Musically the stylings move across the roots spectrum from the lap steel-led old country of “Misery Loves Company” through the uptempo acoustic “Crazy Man Blues” to the country rock of “Damn Rainy Day” (with a similar theme to Paolo Nutini’s “Pencil Full of Lead”). Jared Tyler’s electric adds some punch to the album’s closer “Shaky Ground”, while a cello line adds pathos to the love ballad “Lenora Cynthia” and “Higher Ground” has a pumping bassline that evokes the Talking Heads classic, “Psycho Killer”. It’s a strikingly broad musical palette.

The lyrical edge of the album comes, typically for Malcolm Holcombe, with the allusive and indirect political references, leaving the listener to wonder what they actually heard. Just two words in “Higher Ground”, ‘slumlord whitehouse’ convey the Trump genealogy.
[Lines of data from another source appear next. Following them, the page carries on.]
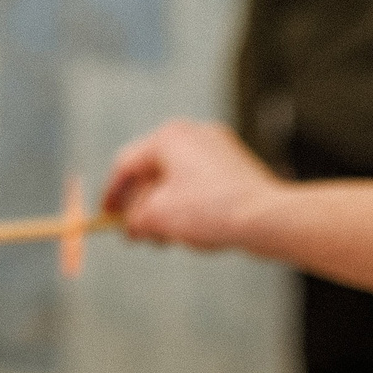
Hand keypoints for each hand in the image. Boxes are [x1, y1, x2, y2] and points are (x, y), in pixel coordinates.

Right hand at [102, 119, 284, 250]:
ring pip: (177, 179)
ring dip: (164, 208)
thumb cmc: (212, 211)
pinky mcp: (235, 165)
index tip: (106, 216)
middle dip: (141, 205)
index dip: (112, 194)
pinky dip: (187, 204)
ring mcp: (217, 147)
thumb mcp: (158, 218)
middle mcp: (193, 133)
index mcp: (169, 137)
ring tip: (164, 238)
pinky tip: (189, 229)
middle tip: (135, 233)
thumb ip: (133, 220)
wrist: (266, 218)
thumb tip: (129, 226)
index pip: (127, 163)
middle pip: (153, 171)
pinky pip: (199, 183)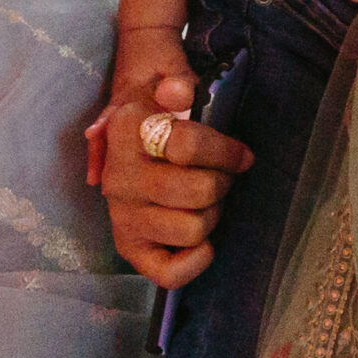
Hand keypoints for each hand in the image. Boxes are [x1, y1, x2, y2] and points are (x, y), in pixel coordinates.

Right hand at [100, 74, 250, 292]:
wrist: (134, 141)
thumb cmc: (161, 115)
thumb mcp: (167, 87)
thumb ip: (175, 84)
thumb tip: (179, 91)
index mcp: (125, 134)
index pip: (188, 146)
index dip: (225, 151)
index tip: (239, 153)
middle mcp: (118, 177)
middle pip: (200, 191)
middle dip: (222, 183)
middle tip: (220, 178)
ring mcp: (122, 215)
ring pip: (194, 228)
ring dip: (211, 216)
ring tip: (203, 202)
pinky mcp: (129, 246)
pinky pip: (167, 273)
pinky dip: (195, 261)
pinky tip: (203, 242)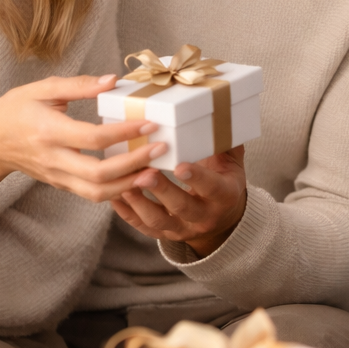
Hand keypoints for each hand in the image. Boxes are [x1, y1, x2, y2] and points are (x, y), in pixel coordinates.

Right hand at [0, 74, 161, 213]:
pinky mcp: (61, 185)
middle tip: (160, 150)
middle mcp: (53, 159)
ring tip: (155, 172)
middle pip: (99, 174)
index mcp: (48, 131)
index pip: (93, 138)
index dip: (124, 133)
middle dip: (134, 164)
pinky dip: (117, 191)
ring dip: (129, 186)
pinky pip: (92, 195)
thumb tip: (113, 80)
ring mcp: (57, 176)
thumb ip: (79, 85)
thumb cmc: (14, 110)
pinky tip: (136, 177)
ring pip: (97, 193)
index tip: (150, 124)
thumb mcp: (42, 88)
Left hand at [111, 145, 248, 256]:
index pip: (212, 188)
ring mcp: (183, 228)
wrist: (221, 217)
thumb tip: (220, 114)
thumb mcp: (232, 163)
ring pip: (159, 220)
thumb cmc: (224, 181)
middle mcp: (205, 216)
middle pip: (182, 207)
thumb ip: (226, 143)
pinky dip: (128, 213)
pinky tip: (116, 197)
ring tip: (125, 185)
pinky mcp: (165, 233)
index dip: (197, 178)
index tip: (179, 166)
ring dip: (141, 204)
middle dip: (162, 190)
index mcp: (225, 196)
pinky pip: (144, 226)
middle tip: (144, 173)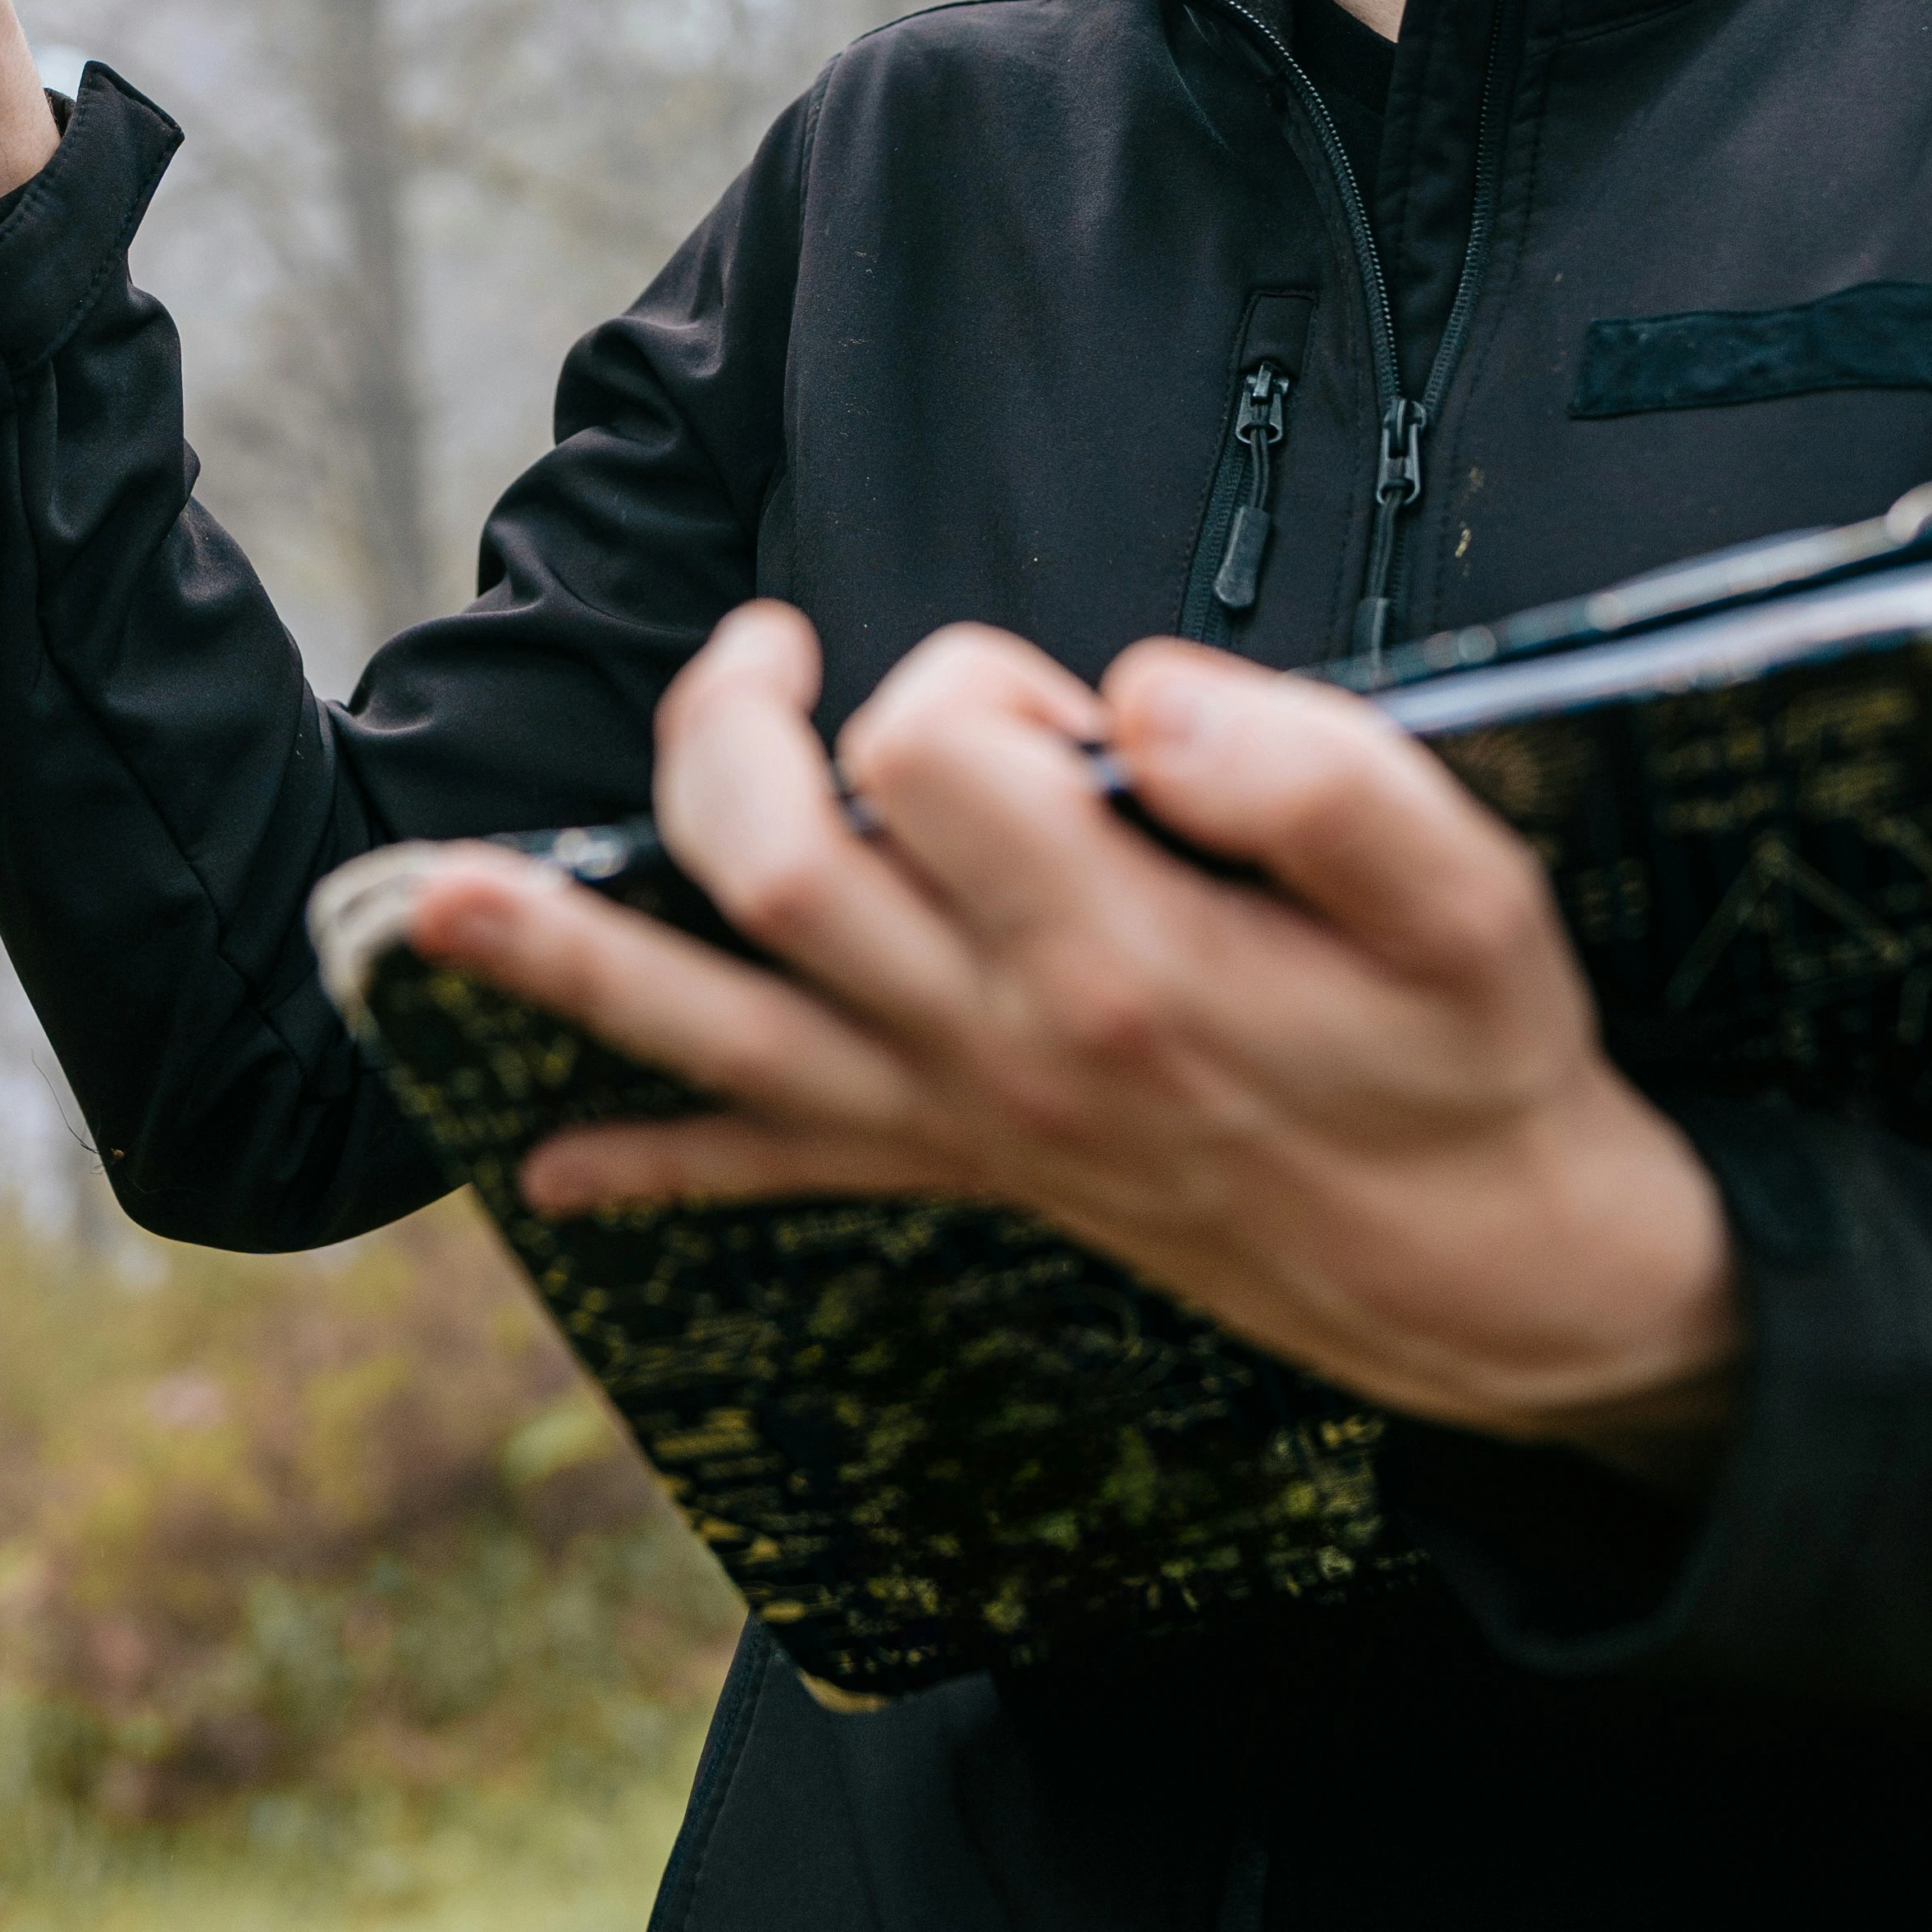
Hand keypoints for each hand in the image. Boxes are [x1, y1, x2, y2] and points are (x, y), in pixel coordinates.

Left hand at [395, 611, 1745, 1481]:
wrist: (1495, 1278)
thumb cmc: (1478, 1065)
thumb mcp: (1472, 901)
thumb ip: (1316, 774)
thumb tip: (1142, 692)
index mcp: (1122, 962)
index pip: (941, 759)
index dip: (973, 682)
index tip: (1057, 700)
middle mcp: (1004, 1053)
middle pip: (772, 873)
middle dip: (738, 734)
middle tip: (780, 652)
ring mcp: (963, 1126)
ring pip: (719, 1032)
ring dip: (568, 965)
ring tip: (436, 904)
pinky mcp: (961, 1172)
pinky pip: (777, 1176)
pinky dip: (660, 1167)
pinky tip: (552, 1168)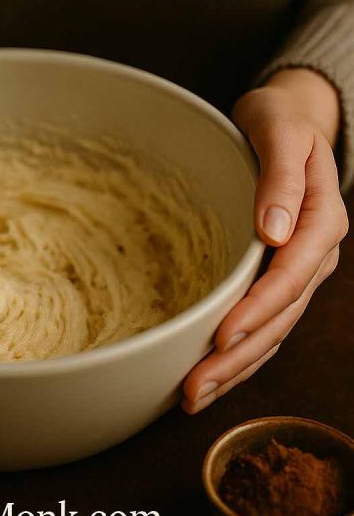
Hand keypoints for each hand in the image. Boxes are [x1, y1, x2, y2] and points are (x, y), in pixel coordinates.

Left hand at [182, 68, 347, 412]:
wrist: (287, 121)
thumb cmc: (280, 120)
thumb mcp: (280, 130)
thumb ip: (281, 177)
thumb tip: (273, 230)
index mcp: (322, 220)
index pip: (291, 276)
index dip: (258, 310)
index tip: (223, 335)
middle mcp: (314, 254)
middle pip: (280, 316)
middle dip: (239, 356)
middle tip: (194, 386)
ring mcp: (299, 271)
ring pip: (273, 331)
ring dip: (236, 367)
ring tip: (193, 396)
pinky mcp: (278, 278)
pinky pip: (264, 323)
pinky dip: (239, 353)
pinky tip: (210, 375)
Donald Trump’s father Fred Trump built up the property empire that the former President inherited and was attacked in song by Woody Guthrie over racial discrimination. That’s a lot of meaning packed in to two words. And while we’re talking about presidents, “On Tennessee Land” highlights the short-sightedness of voters in the Southern states, recalling Lyndon B Johnson’s comment: ‘If you can convince the lowest white man he’s better than the best colored man, he won’t notice you’re picking his pocket.’ The title song can be interpreted as a commentary on political trickery or, like the opener “Money Train”, the machinations of the music business; there are always layers within layers in Malcolm Holcombe’s songs.

“Tricks of the Trade” is the real thing. Malcolm Holcombe has taken his very personal songwriting style in a more political direction while still retaining the subtlety of lyrical expression that typifies his work. Take the time to peel way the layers and you’ll find a very satisfying album that will stay with you.

“Tricks of the Trade” is released in the UK on Friday August 20th.